• [What is required] Reproduce all of the lines in the following items, switching each occurrence of "scientific name" to "binomial name" and leaving everything else unchanged.

• [Extracted material]

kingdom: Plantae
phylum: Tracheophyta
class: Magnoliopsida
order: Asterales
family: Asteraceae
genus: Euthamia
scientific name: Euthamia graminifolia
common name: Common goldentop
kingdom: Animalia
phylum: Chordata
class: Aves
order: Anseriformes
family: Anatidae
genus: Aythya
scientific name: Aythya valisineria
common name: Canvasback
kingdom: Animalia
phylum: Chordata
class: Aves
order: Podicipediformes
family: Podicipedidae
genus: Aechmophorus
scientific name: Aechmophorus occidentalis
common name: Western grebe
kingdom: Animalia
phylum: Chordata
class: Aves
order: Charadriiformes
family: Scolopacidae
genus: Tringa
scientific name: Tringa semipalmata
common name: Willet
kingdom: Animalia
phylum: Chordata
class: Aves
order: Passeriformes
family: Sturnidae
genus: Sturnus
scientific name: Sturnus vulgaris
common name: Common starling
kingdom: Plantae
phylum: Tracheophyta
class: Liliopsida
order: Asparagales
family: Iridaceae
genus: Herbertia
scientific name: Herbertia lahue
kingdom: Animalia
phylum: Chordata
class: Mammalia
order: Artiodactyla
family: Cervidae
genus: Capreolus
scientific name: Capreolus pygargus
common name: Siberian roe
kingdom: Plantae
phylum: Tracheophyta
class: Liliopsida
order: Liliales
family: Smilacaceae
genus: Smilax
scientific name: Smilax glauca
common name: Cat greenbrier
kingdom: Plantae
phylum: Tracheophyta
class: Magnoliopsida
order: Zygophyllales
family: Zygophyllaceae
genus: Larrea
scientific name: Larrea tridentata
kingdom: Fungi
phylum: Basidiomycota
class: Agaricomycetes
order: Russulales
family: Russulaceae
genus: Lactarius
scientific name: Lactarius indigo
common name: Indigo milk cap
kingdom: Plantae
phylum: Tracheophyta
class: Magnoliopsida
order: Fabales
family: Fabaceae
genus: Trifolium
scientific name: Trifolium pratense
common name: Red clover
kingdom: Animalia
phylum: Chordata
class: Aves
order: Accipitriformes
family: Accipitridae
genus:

• [Task result]
kingdom: Plantae
phylum: Tracheophyta
class: Magnoliopsida
order: Asterales
family: Asteraceae
genus: Euthamia
binomial name: Euthamia graminifolia
common name: Common goldentop
kingdom: Animalia
phylum: Chordata
class: Aves
order: Anseriformes
family: Anatidae
genus: Aythya
binomial name: Aythya valisineria
common name: Canvasback
kingdom: Animalia
phylum: Chordata
class: Aves
order: Podicipediformes
family: Podicipedidae
genus: Aechmophorus
binomial name: Aechmophorus occidentalis
common name: Western grebe
kingdom: Animalia
phylum: Chordata
class: Aves
order: Charadriiformes
family: Scolopacidae
genus: Tringa
binomial name: Tringa semipalmata
common name: Willet
kingdom: Animalia
phylum: Chordata
class: Aves
order: Passeriformes
family: Sturnidae
genus: Sturnus
binomial name: Sturnus vulgaris
common name: Common starling
kingdom: Plantae
phylum: Tracheophyta
class: Liliopsida
order: Asparagales
family: Iridaceae
genus: Herbertia
binomial name: Herbertia lahue
kingdom: Animalia
phylum: Chordata
class: Mammalia
order: Artiodactyla
family: Cervidae
genus: Capreolus
binomial name: Capreolus pygargus
common name: Siberian roe
kingdom: Plantae
phylum: Tracheophyta
class: Liliopsida
order: Liliales
family: Smilacaceae
genus: Smilax
binomial name: Smilax glauca
common name: Cat greenbrier
kingdom: Plantae
phylum: Tracheophyta
class: Magnoliopsida
order: Zygophyllales
family: Zygophyllaceae
genus: Larrea
binomial name: Larrea tridentata
kingdom: Fungi
phylum: Basidiomycota
class: Agaricomycetes
order: Russulales
family: Russulaceae
genus: Lactarius
binomial name: Lactarius indigo
common name: Indigo milk cap
kingdom: Plantae
phylum: Tracheophyta
class: Magnoliopsida
order: Fabales
family: Fabaceae
genus: Trifolium
binomial name: Trifolium pratense
common name: Red clover
kingdom: Animalia
phylum: Chordata
class: Aves
order: Accipitriformes
family: Accipitridae
genus:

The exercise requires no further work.